Om verwantschapsselectie beter te begrijpen, gebruiken we het voorbeeld van bijen in de natuur, in plaats van mensen. Bijen vertonen altruïstisch gedrag, zoals het beschermen van de eieren van de koningin en zichzelf opofferen voor haar veiligheid. Dit gedrag kan ook worden verklaard door verwantschapsselectie. De koningin is eigenlijk een broer of zus van de werkbijen. Broers en zussen delen veel van dezelfde genen als ouders en kinderen. We weten dit allemaal op een basisniveau door de mate waarin we op onze jongere broers en zussen lijken. In het geval van bijen kunnen werkbijen zich niet voortplanten, dus beschermen ze de eieren van hun naaste verwanten, de koningin en haar neven en nichten, zelfs met gevaar voor eigen leven, zodat ze hun genen wijd en zijd kunnen verspreiden. De werkbijen brengen geen blind offer aan de koningin, maar proberen uiteindelijk hun genen voor hun eigen voordeel te verspreiden. Omdat ze hun eigen genen niet daadwerkelijk door reproductie kunnen verspreiden, helpen ze individuen die op hen lijken te overleven.

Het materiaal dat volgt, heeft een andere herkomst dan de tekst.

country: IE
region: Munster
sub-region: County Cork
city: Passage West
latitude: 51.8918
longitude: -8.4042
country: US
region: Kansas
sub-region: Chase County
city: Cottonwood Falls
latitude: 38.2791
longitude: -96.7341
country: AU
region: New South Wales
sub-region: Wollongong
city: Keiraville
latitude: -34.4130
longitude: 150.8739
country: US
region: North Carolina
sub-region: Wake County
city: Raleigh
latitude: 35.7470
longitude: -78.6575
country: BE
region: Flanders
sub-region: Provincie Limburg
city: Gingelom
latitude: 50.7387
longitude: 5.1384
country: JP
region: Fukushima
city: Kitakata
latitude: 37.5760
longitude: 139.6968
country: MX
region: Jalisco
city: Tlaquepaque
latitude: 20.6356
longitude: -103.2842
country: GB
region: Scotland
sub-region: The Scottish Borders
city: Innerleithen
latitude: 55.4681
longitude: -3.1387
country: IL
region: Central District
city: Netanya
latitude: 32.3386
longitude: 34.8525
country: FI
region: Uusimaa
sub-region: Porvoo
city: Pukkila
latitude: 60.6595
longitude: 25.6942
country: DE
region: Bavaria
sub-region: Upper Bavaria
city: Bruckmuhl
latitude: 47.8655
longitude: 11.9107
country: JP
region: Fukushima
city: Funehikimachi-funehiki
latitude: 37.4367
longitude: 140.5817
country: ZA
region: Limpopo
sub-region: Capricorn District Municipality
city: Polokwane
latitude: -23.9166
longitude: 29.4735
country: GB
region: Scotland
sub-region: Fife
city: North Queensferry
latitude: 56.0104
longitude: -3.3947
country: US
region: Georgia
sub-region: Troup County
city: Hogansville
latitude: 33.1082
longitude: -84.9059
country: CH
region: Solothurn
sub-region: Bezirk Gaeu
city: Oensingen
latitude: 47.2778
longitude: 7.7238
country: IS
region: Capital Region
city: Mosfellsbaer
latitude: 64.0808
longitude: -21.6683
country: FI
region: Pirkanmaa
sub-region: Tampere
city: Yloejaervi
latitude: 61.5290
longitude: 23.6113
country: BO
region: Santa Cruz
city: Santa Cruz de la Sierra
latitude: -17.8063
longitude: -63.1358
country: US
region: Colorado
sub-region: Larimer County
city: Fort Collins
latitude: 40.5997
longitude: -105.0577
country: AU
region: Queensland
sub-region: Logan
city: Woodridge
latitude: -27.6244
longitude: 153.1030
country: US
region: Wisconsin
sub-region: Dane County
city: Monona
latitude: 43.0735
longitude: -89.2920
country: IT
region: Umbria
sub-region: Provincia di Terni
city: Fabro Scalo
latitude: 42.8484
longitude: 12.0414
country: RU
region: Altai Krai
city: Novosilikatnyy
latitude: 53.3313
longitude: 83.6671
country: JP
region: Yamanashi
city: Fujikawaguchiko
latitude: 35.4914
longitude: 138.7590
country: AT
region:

Op deze manier heeft verwantschapsselectie veel vragen over altruïstisch gedrag beantwoord. De reden waarom altruïstische genen, die hun eigenbelang opofferen ten gunste van anderen, overleven en worden doorgegeven, is omdat ze zichzelf enig voordeel opleveren. Dit geldt vooral in de context van verwantschap, waar het helpen overleven van ouders, broers en zussen die veel van dezelfde genen delen als jij, uiteindelijk net zo nuttig kan zijn als het verspreiden van je eigen genen. We hebben dit in de natuur gezien met het voorbeeld van bijen.
Er zijn echter nog een aantal vragen die onbeantwoord blijven. De eerste is dat niet alle dieren noodzakelijkerwijs in sociale groepen leven, ook al zijn ze verwant. De tweede is dat ze, net als mensen, altruïstische daden kunnen verrichten, zelfs voor mensen die ze nog nooit eerder hebben ontmoet. We zien vaak voorbeelden van mensen die in de metro springen om een vreemdeling te redden. Dit soort altruïsme, waarbij je je leven opoffert voor iemand die niet eens familie van hem is, wordt door deze hypothese niet verklaard. Daarom is verwantschapsselectie beperkt tot het verklaren van altruïstisch gedrag in specifieke gevallen. Er is een meer holistische en volledige verklaring nodig om altruïstisch gedrag tussen organismen te verklaren. Binnen verwantschapsgroepen is verwantschapsselectie echter een goede verklaring voor altruïstisch gedrag. Bloed is dikker dan water. Zeer dik.